Un séminaire régional sur la justice transitionnelle a été organisé, samedi dernier à Bizerte, par le réseau régional de la justice transitionnelle et l’unité nationale. Sihème Ben Sédrine, présidente de l’Instance Vérité et Dignité en a présidé les travaux.

Dans une allocution d’ouverture, elle a dénoncé dans des propos devenus éculés et redondants le projet de loi sur la réconciliation nationale proposé par le chef de l’Etat, considérant cette initiative comme « un crime contre les droits du peuple tunisien et qui ne fera que consacrer la machine de la corruption et de la dictature ». Mme Ben Sédrine a accusé le gouvernement de chercher à « bloquer le travail de l’Instance » en différant à l’infini la nomination d’un représentant de l’Etat au sein des réunions d’arbitrage de l’Instance. La présidente de l’IVD a indiqué, en la circonstance, que l’Instance a préparé quelque 250 dossiers de conciliation restés sans instruction à nos jours.
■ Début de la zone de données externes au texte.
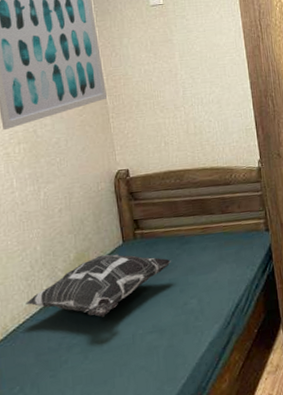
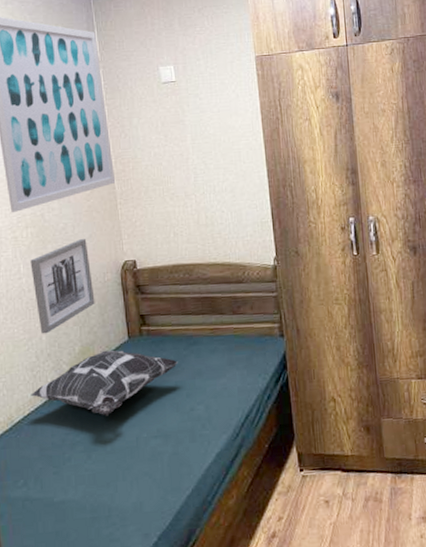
wall art: none [23,152,89,245] -> present [30,239,95,334]

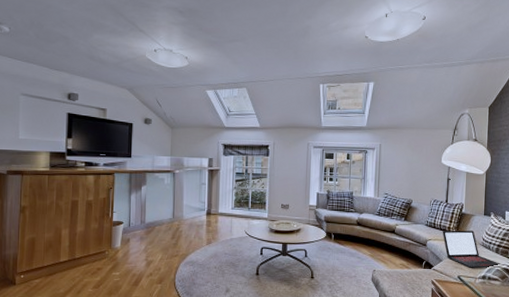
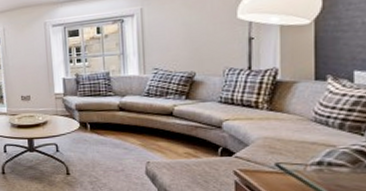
laptop: present [442,230,501,268] -> none [245,102,350,152]

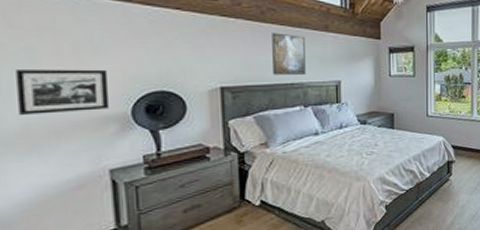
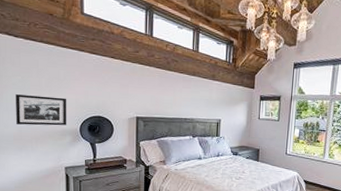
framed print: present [272,33,306,75] -> none [173,78,197,112]

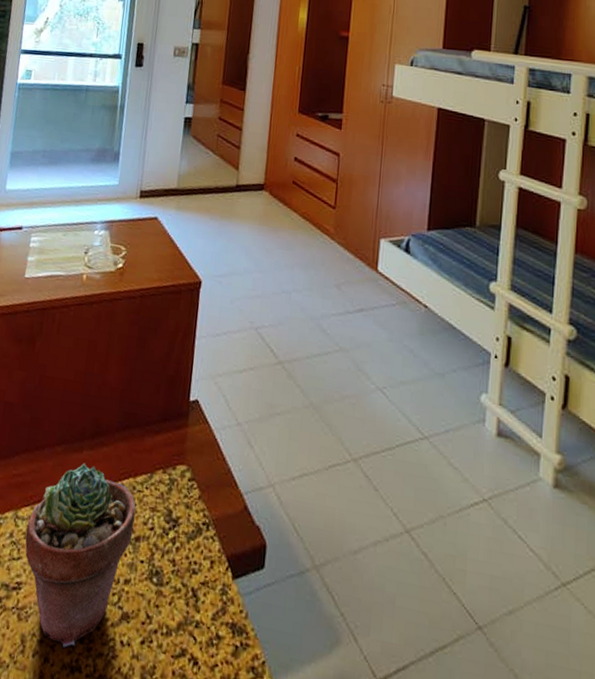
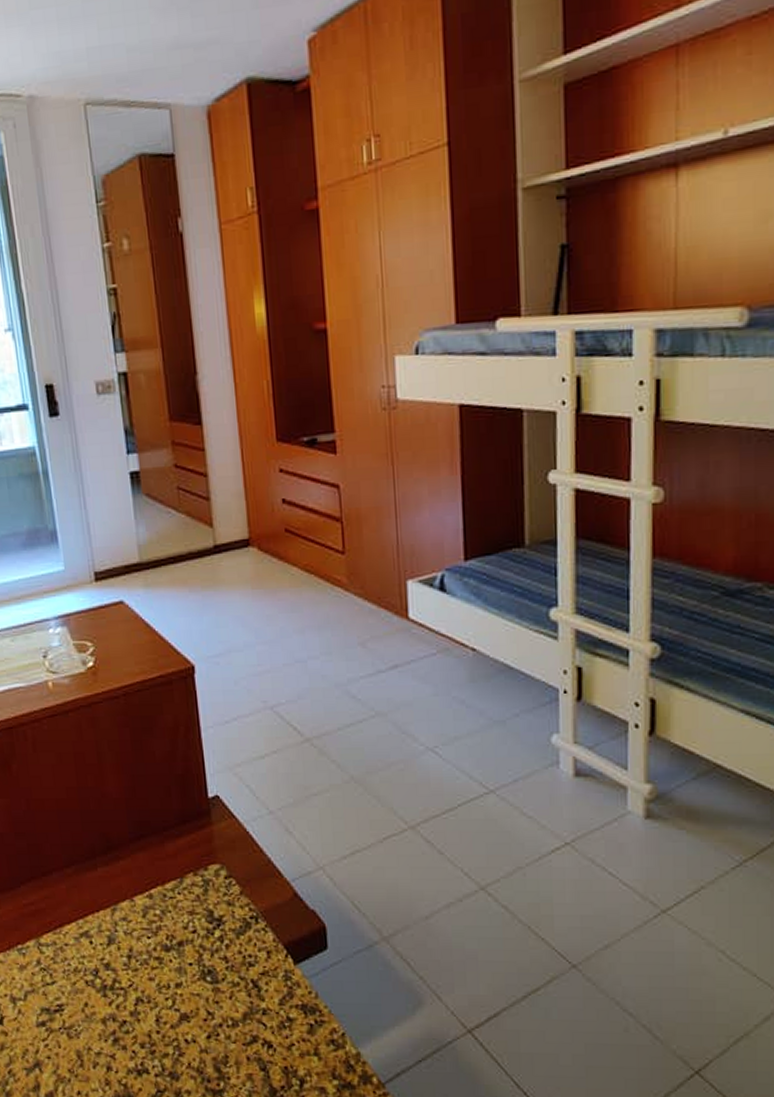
potted succulent: present [25,462,136,649] -> none [53,880,174,1056]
Mme Ben sédrine a également souligné « l’effet pervers » du projet de loi de la réconciliation économique ne peut que « ruiner » le processus de la justice transitionnelle en entravant les actions de l’IVD et en contrecarrant ses engagements d’ établissement de la vérité et de recherche des transgressions de la loi durant les six dernières décades.. Mme Ben Sédrine a indiqué que ses services avaient reçu quelque 15700 plaintes dont la plupart concernent la corruption. La présidente de l’IVD a rappelé les missions de l’Instance qui concernent également la réforme des institutions, les dédommagements, la réhabilitation et le devoir de mémoire.